Extract:
In the former case, taxation does not exempt scofflaws from prosecution.  If anything, tax compliance requirements are useful tools to bring criminals to justice or enhance their sentences . If Al Capone were alive, he would agree.

The latter is different – it creates an impediment to enforcing zoning laws.  A cash-strapped city like Los Angeles will not want to bite the hands that feed it.  It is the equivalent of bribery.  Pay to play, and the city will not pursue enforcement of residential zoning codes. The City Council and mayor will drag their feet, if not completely overlook, the protection of honest residents’ right to enjoy their neighborhoods without the adverse effects associated  with revolving door occupancy.

In his annual budget letter to the mayor and City Council, City Controller Ron Galperin weighed in.  He said the city must be “vigilant to consider the potential TOT revenue impacts to the general fund.”

(Dataset entries)
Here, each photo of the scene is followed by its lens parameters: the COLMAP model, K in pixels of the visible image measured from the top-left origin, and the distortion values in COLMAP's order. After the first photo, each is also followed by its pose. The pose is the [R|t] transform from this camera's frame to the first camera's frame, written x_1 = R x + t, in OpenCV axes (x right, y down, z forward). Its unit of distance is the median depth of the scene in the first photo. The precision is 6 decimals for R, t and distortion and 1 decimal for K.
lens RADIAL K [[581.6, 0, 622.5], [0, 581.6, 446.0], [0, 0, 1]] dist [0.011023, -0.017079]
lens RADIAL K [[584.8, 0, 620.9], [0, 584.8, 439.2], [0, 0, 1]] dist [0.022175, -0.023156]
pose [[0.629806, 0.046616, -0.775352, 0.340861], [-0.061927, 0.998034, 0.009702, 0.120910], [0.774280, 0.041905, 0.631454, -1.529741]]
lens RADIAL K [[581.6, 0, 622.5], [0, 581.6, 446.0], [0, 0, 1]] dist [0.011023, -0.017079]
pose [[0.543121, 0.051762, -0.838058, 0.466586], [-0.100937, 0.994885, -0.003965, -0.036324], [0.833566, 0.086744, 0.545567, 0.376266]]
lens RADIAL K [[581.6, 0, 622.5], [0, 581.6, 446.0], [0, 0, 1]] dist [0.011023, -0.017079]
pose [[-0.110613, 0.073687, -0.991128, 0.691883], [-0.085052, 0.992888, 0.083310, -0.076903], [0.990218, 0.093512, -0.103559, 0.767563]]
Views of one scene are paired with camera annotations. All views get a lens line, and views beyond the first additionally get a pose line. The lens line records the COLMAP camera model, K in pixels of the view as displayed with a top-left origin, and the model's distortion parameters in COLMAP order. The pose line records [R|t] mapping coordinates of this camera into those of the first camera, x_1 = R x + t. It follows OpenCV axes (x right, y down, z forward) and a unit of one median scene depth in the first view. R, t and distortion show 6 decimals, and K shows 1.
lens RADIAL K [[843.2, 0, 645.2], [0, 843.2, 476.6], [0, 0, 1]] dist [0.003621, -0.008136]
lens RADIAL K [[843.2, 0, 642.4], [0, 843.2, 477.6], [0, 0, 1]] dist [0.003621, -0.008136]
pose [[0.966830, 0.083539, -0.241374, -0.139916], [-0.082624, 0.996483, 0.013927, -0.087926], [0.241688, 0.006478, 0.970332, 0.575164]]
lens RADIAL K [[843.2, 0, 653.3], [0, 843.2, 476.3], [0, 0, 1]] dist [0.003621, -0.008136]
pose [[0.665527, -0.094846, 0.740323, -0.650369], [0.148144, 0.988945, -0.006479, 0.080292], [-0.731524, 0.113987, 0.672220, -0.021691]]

Brief 1:
Decide whether each statement agrees with the excerpt on zoning enforcement. Answer yes or no for each, and quote the words of the excerpt that settle it.
(a) Tax compliance requirements can help bring criminals to justice.
(b) Los Angeles is described as a city with plenty of money.
(c) Ron Galperin gave his view in his annual budget letter to the mayor and City Council.
Brief 2: According to the excerpt on zoning enforcement, what position does Ron Galperin hold?

Task result 1:
(a) Yes: "tax compliance requirements are useful tools to bring criminals to justice or enhance their sentences"
(b) No: "A cash-strapped city like Los Angeles"
(c) Yes: "In his annual budget letter to the mayor and City Council, City Controller Ron Galperin weighed in."

Task result 2: City Controller